Maybe it’s a meme or quote image about abortion or commentary on a current event, sometimes one can’t help posting an assertive update about a divisive topic.

From there it takes off into a drawn out conceptual discussion from a bunch of different Christians—many of which speak strongly and definitively. Eight out of ten times it devolves into an argument.

Here are some things you might want to think about next time you want to post your religious opinion (and for the sake of argument, let’s assume you’re right) on Facebook.

These issues are not theoretical

I get that these issues might be important to you, but they represent more than ideas and concepts. For many people they represent a real, living hell full of sadness, regret, and deep wounds.

As these discussion turn sour and judgmental, as the nearly always do, there are people reading the exchange and grieving.

The problem is that you cannot necessarily know who’s seeing your update, even if they’re not commenting.
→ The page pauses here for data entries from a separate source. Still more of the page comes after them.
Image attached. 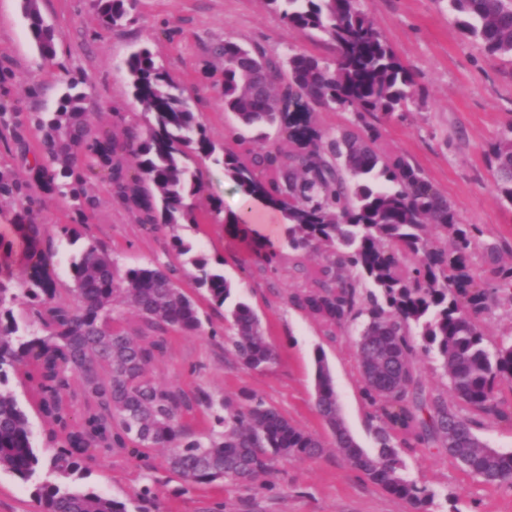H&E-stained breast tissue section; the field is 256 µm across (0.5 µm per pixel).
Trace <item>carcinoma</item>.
I'll return each mask as SVG.
<instances>
[{
	"instance_id": "obj_1",
	"label": "carcinoma",
	"mask_w": 512,
	"mask_h": 512,
	"mask_svg": "<svg viewBox=\"0 0 512 512\" xmlns=\"http://www.w3.org/2000/svg\"><path fill=\"white\" fill-rule=\"evenodd\" d=\"M136 0H95L102 27L124 22ZM289 28L317 33L333 46L332 60L291 53L284 59L226 39L216 50L223 72L224 111L244 130L278 127L279 143L265 136L235 137L216 145L192 111L181 85L148 49L132 53L126 68L133 97L144 109L140 128L121 134L95 128L85 112L82 81L68 83L56 112L35 117L41 137L30 167L33 182L82 213L94 205L84 173H107L113 195L137 206L138 223L172 231L178 264L120 267L112 250L88 243L71 257L72 287L63 288L47 268L49 226L15 218L30 272L16 279L12 242L0 235V472L29 482L45 470L35 496L43 512H130L126 503L65 482L91 451L163 448L169 470L194 484L229 481L249 485L278 460L313 458L323 444L293 425L262 398L216 404L198 394L156 384L149 370L166 349L171 331L195 334L202 320L180 287L184 266L223 306L233 284L196 251L177 229L201 223L194 204L204 188L192 157L224 169L244 202L282 212L286 242L295 252L322 251L325 263L307 273L291 295L296 306L339 333L365 315L357 339L365 398L381 421L378 448L369 453L347 430L323 350L315 356V410L332 432L336 453L386 492L423 505L434 493L403 474L393 430L436 449L487 484H512V454L483 442L477 419L503 417L499 387H512V343L488 348L482 318L496 298L512 301V271L501 272L500 250L485 247L492 291L473 289L463 273L472 229L457 224L448 197L403 157L390 158L371 125L344 126L326 136L314 109L390 117L415 103L411 70L386 40L360 0H263ZM465 39L491 56L512 57V0H448ZM29 33L44 57L53 55L52 30L38 0H22ZM300 146L288 150L286 142ZM89 159L79 163V153ZM495 182L512 206V124L492 150ZM224 229L256 259L273 265L277 252L250 225L230 212ZM24 302L33 317L21 327L12 306ZM120 307L134 310L145 331L114 326ZM228 337L241 366L262 370L277 358L252 307L237 301L228 310ZM435 356L456 400L426 391L417 371V350ZM27 368L38 394L55 452L43 463L26 411L9 389V370ZM195 405L215 423L208 441L190 439L180 415Z\"/></svg>"
}]
</instances>
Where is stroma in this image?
<instances>
[{
  "label": "stroma",
  "mask_w": 512,
  "mask_h": 512,
  "mask_svg": "<svg viewBox=\"0 0 512 512\" xmlns=\"http://www.w3.org/2000/svg\"><path fill=\"white\" fill-rule=\"evenodd\" d=\"M361 7L415 79V105L377 120L380 144L421 168L452 201L460 223L477 225L468 272L483 281L482 242L499 241L502 266H512V207L499 199L491 161L493 145L512 124V59L490 56L480 43L462 38L448 0H361ZM39 9L53 30L54 54L48 58L30 40L21 0H0V169L26 185L23 194L0 198V231L9 230L10 218L23 214L50 225L49 268L66 286L71 283V256L91 241L112 248L122 267L175 260L169 230L138 224L132 205L113 197L107 180L88 182L95 206L83 218L65 208L59 196L31 185L33 116L56 110L75 73L85 77L87 111L95 127L118 131L138 125L144 121L143 108L131 93L125 61L134 51L151 49L183 85L200 122L221 145L236 130L234 116L223 106L221 63L212 53L225 38L260 46L272 55L295 51L333 56L329 44L288 28L263 0H137L123 25L109 29L98 25L93 0H39ZM204 184L197 207L207 220L181 234L212 262L221 263L237 297L261 318L277 359L255 371L238 364L227 340L231 330L224 309L212 305L206 290L186 273L180 285L196 303L203 330L169 336L167 351L150 376L158 384L203 392L234 406L246 395H257L296 427L318 436L325 447L314 459L276 463L269 475L248 486L188 483L168 470L159 448L96 452L82 459L77 484L126 503L151 486L145 512H417L343 462L314 409V351L320 347L349 432L362 448L375 450L379 422L362 394L358 325H350L338 341H328L321 324L288 299L304 286L306 271L324 263V253L292 252L279 236L272 241L279 263H257L224 230V213L237 210L241 200L223 170L206 164ZM65 224L78 228V241L62 232ZM10 386L29 416L36 447L52 453L54 443L37 395L22 373L11 374ZM398 455L406 474L433 492L427 512H512V484L487 485L444 454L412 441L400 445ZM0 512H40L33 484L1 473Z\"/></svg>",
  "instance_id": "35a3bbf8"
}]
</instances>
And what feels like an important, conceptual discussion is tearing the scab off someone else’s wounds.

I brought this up recently in a similar thread and was rebuked by someone who condescendingly said, “I keep forgetting about the 11th commandment, ‘Thou shalt not hurt anyone’s feelings.'” 

But this isn’t about “not hurting feelings.” It’s about not doing more damage to damaged people.
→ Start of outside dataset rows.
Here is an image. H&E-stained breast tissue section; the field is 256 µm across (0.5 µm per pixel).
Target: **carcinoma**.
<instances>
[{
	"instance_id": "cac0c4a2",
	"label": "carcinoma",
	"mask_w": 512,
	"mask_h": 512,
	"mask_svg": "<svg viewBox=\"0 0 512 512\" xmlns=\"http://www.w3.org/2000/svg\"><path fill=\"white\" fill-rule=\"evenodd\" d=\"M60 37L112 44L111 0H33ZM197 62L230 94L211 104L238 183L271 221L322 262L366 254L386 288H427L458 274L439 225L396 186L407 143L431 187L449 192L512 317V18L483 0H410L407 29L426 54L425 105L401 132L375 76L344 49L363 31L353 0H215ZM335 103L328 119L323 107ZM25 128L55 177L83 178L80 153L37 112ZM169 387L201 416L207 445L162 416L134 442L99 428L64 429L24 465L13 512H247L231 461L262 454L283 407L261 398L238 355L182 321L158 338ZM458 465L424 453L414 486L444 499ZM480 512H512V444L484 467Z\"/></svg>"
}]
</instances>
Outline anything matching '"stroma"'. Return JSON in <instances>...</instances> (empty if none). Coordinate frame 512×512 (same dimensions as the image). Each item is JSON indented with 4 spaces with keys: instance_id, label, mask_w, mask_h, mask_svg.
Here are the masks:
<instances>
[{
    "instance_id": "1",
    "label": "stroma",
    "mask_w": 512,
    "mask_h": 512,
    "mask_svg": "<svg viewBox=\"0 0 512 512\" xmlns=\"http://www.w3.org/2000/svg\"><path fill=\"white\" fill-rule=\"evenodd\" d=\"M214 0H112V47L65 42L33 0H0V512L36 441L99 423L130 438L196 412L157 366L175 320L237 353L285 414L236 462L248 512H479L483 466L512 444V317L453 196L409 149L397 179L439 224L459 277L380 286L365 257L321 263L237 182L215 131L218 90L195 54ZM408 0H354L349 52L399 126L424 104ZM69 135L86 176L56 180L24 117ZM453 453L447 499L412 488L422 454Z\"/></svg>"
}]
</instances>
Are you just communicating that you’re unsafe?

Many, if not most, of your Facebook friends have had experiences, tragedies, and moral failures that you know nothing about. Their healing isn’t contingent upon confronted with “the truth.”
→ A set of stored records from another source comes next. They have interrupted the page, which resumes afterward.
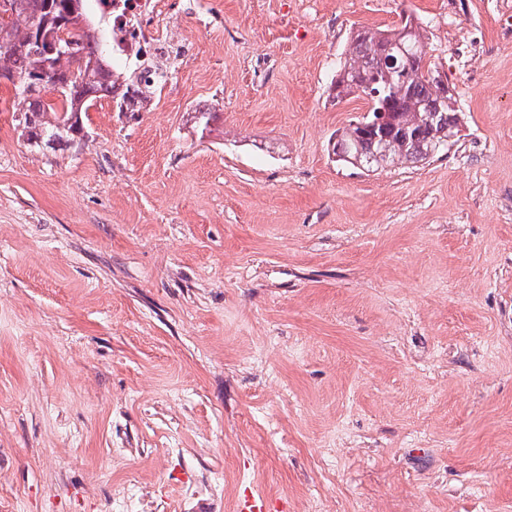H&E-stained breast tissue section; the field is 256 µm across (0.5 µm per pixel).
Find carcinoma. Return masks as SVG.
Wrapping results in <instances>:
<instances>
[{"instance_id":"cac0c4a2","label":"carcinoma","mask_w":512,"mask_h":512,"mask_svg":"<svg viewBox=\"0 0 512 512\" xmlns=\"http://www.w3.org/2000/svg\"><path fill=\"white\" fill-rule=\"evenodd\" d=\"M65 31L63 51L46 54L42 34ZM100 22L89 18L84 0H0V77L11 81L27 104L23 135L29 145L56 149L81 134L82 114L103 98L118 111L132 102L131 90L143 75L115 71L111 46L101 36ZM410 69L385 77L382 47ZM425 35L420 25L401 39L394 30L368 29L357 34L340 64L339 95H363L372 107L367 115L336 131L333 153L338 161L376 172L430 162L448 149L459 132L457 99H443L434 77L438 70L426 62ZM52 72L61 92L57 103L43 99L40 81L44 67Z\"/></svg>"}]
</instances>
Most of the time they’re more aware of their failures than you are. They might not feel forgivable or valued, and part of their restoration requires relationships with people they can trust.

You might have the best intentions when you post that fetus picture with the strongly worded abortion message, but what does it say to the friend that you didn’t even know aborted their child? You might not intend it, but maybe you’re reinforcing their shame. Maybe you’ve sent them into hiding when they would have been willing to open up to you.

Or worse yet, what happens when that obnoxious guy from church drops words like “baby killer” in your update? Now to them, you’re guilty by association.

Or when you post your disgust about some celebrity’s “sin.” You communicate something significant to the people who may be guilty of the same failure. Your disfavor towards this faceless celebrity is internalized by them as commentary on them.

“I’m just trying to stand up for the truth”

Yeah, I get it. You’re passionate about this issue, and whatever your stance is, you’re confident you’re right—Scripture is squarely on your side. So, what’s your end game?

We forget that Facebook is a public venue. Sure, you can post your opinions and get a lot of kudos from people that agree with you. There might be a couple strong-willed people who are willing to bicker with you.

But most of the people you alienate will never say a word.

It’s sad, because what you do imperfectly by shouting your opinions onto people’s walls, could be done better by building relationships.

Facebook’s weaknesses make sharing potentially divisive material a huge gamble. Too much important information and interpretation is left to imagination.

Sometimes what you gain isn’t worth the loss.